*** SOURCE RECORDS

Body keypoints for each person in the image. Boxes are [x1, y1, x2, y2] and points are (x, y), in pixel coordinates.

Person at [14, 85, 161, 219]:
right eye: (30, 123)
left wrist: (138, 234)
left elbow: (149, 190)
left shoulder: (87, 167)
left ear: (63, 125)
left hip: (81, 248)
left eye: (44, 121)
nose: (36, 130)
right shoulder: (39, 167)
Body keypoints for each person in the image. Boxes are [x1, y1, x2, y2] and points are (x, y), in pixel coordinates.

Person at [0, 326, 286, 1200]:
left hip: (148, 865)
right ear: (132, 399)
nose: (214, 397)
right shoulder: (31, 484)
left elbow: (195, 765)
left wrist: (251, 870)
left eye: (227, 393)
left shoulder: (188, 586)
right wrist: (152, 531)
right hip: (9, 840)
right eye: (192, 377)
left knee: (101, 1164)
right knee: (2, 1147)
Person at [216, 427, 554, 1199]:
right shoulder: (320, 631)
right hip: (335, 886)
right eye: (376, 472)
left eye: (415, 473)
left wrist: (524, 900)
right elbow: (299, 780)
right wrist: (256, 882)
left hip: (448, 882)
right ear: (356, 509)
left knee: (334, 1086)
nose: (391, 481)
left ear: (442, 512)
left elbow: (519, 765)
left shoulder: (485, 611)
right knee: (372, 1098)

******
*** SOURCE RECORDS

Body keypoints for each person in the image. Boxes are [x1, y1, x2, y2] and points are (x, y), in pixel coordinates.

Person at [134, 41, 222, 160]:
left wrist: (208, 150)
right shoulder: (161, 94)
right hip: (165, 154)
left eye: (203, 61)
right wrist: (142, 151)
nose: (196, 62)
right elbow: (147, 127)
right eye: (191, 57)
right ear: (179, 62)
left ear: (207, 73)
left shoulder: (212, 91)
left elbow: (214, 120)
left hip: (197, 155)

******
*** SOURCE RECORDS

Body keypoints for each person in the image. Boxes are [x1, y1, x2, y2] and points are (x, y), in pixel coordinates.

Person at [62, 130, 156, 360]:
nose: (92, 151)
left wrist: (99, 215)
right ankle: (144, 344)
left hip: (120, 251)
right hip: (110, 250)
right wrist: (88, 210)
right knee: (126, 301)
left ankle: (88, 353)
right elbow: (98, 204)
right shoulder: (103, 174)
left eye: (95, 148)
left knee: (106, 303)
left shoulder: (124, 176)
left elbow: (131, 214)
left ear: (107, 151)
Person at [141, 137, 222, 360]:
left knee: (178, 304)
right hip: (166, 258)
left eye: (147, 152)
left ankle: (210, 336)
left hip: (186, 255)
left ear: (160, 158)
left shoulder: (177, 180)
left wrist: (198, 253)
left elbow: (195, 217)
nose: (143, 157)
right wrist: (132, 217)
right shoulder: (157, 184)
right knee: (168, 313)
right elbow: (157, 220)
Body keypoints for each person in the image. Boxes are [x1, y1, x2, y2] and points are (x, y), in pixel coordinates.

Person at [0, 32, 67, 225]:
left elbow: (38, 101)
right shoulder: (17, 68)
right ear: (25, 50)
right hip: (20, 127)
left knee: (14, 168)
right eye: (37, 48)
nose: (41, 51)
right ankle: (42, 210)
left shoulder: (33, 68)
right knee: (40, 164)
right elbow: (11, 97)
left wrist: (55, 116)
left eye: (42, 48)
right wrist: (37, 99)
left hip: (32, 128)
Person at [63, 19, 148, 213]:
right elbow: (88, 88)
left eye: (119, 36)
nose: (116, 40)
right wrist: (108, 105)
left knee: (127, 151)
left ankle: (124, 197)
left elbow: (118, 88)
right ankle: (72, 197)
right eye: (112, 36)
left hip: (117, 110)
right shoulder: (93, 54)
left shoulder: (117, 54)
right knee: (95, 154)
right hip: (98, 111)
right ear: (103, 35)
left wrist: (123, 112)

******

#### GOAL OF THE EXERCISE:
Every line that holds the word "nose" should be copied from the records.

#### EXERCISE RESULT:
nose: (36, 130)
nose: (214, 397)
nose: (391, 481)
nose: (196, 62)
nose: (92, 151)
nose: (143, 157)
nose: (41, 51)
nose: (116, 40)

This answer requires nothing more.